-------- Passage shown --------
Here’s the critical part:

The May 7-8, 2016 degradation of the FCC’s ECFS was not, as reported to the public and to Congress, the result of a DDoS attack. At best, the published reports were the result of a rush to judgment and the failure to conduct analyses needed to identify the true cause of the disruption to system availability. Rather than engaging in a concerted effort to understand better the systematic reasons for the incident, certain managers and staff at the Commission mischaracterized the event to the Office of the Chairman as resulting from a criminal act, rather than apparent shortcomings in the system.

Although FCC leadership preemptively responded to the report yesterday, the report itself was not published until today. The OIG sent it to TechCrunch this morning, and you can find the full document here.
--------
_Requirement_.
Resume the passage about the inspector general's findings on the FCC comment system disruption, picking up right after its final sentence.
-------- Entries provided --------
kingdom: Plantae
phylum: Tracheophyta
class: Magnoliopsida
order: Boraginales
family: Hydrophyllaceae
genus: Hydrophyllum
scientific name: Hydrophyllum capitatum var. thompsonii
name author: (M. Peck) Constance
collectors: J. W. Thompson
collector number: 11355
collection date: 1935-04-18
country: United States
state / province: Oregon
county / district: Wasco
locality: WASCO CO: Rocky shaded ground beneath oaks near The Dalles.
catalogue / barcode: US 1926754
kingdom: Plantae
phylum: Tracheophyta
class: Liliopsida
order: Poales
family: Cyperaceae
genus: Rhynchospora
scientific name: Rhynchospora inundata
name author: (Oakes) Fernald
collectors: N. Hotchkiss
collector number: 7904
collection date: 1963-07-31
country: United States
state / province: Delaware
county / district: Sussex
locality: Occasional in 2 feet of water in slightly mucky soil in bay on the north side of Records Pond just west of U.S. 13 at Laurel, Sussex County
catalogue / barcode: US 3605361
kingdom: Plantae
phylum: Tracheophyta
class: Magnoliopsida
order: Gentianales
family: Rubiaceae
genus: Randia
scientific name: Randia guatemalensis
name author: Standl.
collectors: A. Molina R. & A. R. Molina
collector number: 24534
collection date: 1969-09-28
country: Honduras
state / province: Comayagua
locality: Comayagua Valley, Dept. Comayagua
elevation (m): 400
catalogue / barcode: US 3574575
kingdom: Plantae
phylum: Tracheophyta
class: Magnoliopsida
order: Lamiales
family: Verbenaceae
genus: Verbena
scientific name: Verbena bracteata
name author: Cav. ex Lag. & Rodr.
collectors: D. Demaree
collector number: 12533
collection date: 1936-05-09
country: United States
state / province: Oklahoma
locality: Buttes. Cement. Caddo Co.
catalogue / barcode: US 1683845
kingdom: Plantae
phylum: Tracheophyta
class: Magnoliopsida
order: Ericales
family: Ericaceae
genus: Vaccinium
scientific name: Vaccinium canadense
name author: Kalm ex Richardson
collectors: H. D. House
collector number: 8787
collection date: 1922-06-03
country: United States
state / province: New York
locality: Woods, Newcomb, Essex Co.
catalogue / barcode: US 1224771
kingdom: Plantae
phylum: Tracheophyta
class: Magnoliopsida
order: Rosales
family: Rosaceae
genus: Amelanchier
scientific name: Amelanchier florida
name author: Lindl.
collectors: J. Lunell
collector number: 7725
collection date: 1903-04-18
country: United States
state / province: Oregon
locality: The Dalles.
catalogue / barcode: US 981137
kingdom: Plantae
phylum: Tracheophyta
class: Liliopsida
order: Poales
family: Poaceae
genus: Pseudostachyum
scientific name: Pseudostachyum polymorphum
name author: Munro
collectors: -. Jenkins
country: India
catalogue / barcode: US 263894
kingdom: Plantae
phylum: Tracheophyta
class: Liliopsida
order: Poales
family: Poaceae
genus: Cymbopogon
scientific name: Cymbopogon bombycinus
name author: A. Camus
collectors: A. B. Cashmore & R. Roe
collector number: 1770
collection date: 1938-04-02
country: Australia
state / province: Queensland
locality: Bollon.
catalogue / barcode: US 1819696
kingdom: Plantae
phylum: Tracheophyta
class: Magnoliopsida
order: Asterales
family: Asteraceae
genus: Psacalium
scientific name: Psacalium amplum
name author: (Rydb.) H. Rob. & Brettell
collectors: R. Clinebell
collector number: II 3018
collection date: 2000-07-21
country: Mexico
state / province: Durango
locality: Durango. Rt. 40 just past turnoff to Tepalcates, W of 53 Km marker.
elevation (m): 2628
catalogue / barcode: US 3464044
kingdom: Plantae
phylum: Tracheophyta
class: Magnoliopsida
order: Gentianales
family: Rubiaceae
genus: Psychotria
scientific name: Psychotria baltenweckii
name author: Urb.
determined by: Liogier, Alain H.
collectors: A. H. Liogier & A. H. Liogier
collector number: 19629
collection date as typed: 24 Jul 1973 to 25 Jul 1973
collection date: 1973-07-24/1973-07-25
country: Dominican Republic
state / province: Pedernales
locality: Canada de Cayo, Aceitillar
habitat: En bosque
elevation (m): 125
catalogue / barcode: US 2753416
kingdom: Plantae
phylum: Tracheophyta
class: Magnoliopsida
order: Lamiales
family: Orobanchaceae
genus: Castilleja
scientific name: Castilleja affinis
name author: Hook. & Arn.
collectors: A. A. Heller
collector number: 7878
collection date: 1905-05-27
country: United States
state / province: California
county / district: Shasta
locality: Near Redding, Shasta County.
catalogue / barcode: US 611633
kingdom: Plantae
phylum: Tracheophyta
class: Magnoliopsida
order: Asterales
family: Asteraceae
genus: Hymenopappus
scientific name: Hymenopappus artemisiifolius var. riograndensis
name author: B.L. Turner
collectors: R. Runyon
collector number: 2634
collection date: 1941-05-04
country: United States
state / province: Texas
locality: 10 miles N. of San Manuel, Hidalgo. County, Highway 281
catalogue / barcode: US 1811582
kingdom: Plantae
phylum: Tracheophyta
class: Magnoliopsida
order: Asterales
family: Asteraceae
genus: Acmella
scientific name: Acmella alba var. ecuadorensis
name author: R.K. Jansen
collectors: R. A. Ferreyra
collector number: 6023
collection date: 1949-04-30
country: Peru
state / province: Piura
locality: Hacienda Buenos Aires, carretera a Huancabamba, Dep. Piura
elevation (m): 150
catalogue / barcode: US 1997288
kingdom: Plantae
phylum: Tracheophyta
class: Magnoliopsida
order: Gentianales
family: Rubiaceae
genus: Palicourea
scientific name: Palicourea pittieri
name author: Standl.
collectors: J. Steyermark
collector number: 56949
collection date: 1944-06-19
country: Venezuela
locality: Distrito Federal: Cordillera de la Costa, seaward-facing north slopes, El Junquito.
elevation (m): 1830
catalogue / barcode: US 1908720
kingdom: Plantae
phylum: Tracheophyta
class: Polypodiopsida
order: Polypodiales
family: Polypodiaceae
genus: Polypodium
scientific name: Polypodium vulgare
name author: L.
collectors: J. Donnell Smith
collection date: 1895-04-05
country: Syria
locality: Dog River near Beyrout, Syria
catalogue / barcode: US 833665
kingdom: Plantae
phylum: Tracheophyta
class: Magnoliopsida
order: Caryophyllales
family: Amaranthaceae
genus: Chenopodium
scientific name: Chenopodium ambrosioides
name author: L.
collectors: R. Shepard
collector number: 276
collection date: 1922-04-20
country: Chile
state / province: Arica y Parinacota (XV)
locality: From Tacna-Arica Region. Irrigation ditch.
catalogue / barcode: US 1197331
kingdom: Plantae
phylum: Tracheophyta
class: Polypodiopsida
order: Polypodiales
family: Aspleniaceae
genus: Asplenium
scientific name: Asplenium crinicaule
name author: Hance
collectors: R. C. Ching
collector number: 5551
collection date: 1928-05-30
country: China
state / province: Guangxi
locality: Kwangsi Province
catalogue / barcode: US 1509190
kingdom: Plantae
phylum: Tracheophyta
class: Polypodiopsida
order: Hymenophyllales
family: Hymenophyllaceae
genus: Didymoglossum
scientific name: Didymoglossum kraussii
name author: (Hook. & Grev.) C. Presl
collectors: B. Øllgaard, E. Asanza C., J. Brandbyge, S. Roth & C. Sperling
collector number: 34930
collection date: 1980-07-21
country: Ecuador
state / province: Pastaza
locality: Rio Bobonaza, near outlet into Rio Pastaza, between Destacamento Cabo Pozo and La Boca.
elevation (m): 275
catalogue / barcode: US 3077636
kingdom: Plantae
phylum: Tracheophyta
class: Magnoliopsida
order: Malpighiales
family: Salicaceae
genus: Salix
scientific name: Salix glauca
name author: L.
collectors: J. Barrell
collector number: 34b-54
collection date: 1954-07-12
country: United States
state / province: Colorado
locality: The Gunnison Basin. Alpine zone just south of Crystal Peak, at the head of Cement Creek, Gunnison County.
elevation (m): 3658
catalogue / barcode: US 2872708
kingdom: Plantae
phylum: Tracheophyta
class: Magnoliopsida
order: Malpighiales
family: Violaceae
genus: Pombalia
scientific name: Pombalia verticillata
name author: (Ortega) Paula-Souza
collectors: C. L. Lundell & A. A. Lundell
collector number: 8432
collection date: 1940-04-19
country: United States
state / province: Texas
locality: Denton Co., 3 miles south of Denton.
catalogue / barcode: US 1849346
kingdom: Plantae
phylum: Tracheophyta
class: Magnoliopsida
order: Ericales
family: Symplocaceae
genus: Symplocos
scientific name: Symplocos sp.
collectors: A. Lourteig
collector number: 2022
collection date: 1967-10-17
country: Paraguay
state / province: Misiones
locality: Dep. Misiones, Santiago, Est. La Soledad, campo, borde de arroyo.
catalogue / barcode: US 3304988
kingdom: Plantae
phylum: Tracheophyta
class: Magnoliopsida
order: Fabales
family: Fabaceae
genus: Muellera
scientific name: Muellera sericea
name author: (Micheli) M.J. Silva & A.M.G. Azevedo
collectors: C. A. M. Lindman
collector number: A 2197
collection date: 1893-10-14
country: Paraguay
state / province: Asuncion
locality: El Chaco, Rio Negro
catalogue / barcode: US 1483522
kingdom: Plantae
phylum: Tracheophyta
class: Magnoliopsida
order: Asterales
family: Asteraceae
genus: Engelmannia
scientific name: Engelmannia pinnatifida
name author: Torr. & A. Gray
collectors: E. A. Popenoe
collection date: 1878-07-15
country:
--------
_Output for this task_.
The approximately 25 pages of analysis (and 75 more of related documents, some of which are already public) relate specifically to the “Event” of May 7-8 last year and its characterization by the office of the Chief Information Officer, at the time David Bray. The investigation was started on June 21, 2017. The subsequent handling of the event under public and Congressional inquiry is not included in the scope of this investigation.

As the report notes, Bray shortly after the event issued a press release describing the system’s failure as “multiple distributed denial-of-service attacks.” A variation on this was the line going forward, even well after Bray left in October 2017.

However, internal email conversations and analysis of the traffic logs reveal that this characterization of the event was severely mistaken.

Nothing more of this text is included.